**Document excerpt:**
--------

Chapter 11, Problem 50A

The diagram below shows a ruler balanced with the fulcrum at the 50-cm mark. Copy the diagram onto a sheet of paper and answer Questions 50-52 below.

If a 200-g mass is placed at the 20-cm mark (30 cm from the fulcrum), at what mark should a 500-g mass be placed So that the system balances?

To determine

To calculate: The marking distance where the mass 500g is placed to balancing the system.

Answer to Problem 50A

The marking distance where the mass 500g is placed to balancing the system is 62cm.

Explanation of Solution

Given:

The mass is 200gm which is placed at the distance of 20cm and 30cm from the fulcrum and another mass is 500gm.

Formula used:

According to the principle of moments in equilibrium,

  $\text{Sum}\text{of}\text{anticlockwise}\text{moments}=\text{Sum}\text{of}\text{clockwise}\text{moments}$

Calculation:

Consider the figure shown below.

On the bases of given figure, the fulcrum is at 50cm and according to the principle of moments, the vector sum of moment of the forces acting on the rigid body when a rigid body is in rotational equilibrium. Therefore, the summing moments about this 50cm mark for balancing the system. Take the clockwise moments as positive and anticlockwise moments as negative. So, the distance is,

  $\text{Sum}\text{of}\text{anticlockwise}\text{moments}=\text{Sum}\text{of}\text{clockwise}\text{moments}$

  $\begin{array}{l}200\text{g}\times 30-500\text{g}\times L=0\\ L=\frac{200\text{g}\times 30}{500}=12\text{cm}\end{array}$

Therefore, the mark will be 50cm plus calculated distance. So, the marking distance is

  $50\text{cm}+L=50\text{cm}+12\text{cm}=62\text{cm}$

Conclusion:

Thus, the distance is 62cm.

--------

In the ruler-balancing problem, at what mark is the 500-g mass placed so that the system balances? The material that comes next is not needed for anything here.

**Available data:**
--------

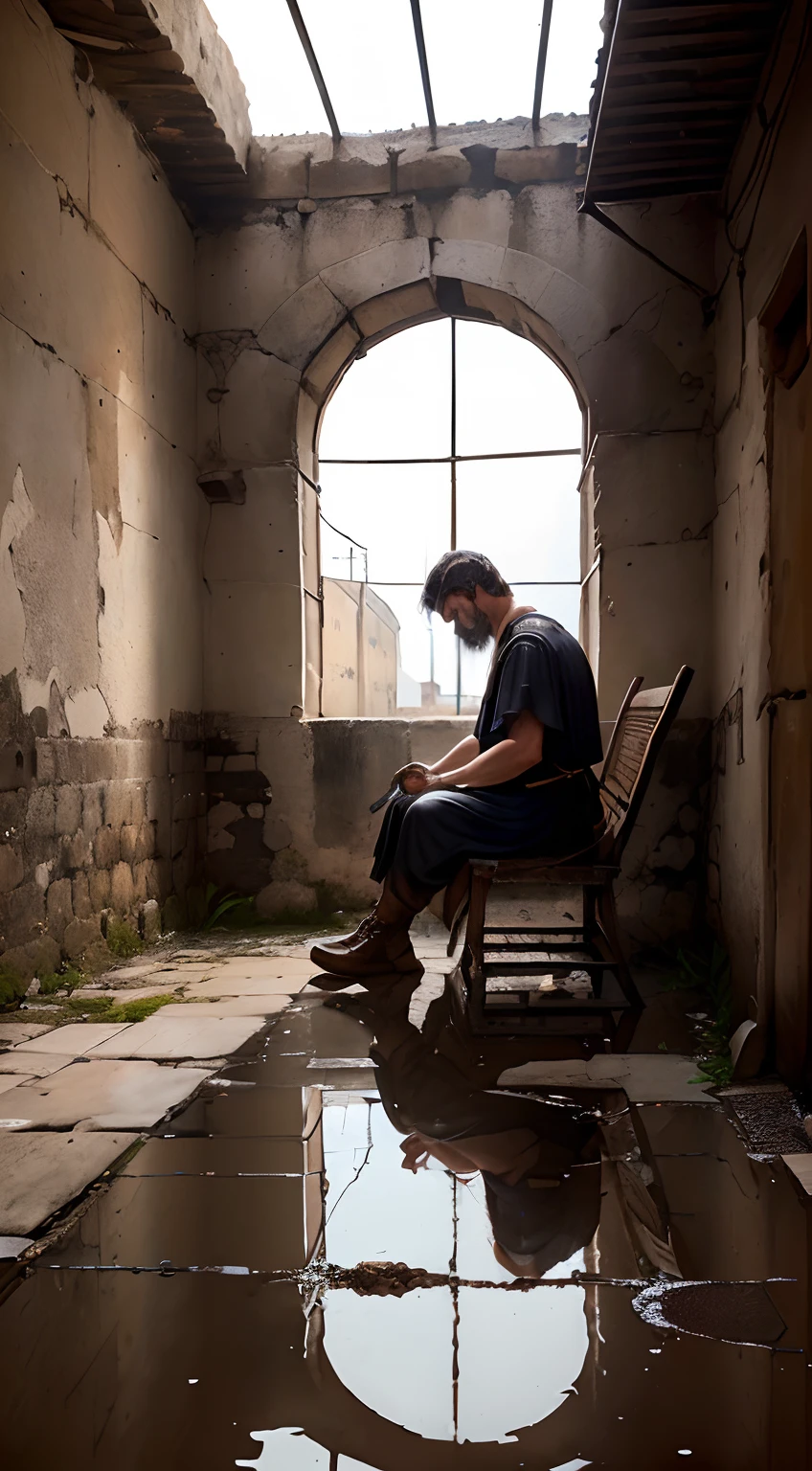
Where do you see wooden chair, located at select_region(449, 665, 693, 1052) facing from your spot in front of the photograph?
facing to the left of the viewer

--------

**Result:**
At the 62-cm mark.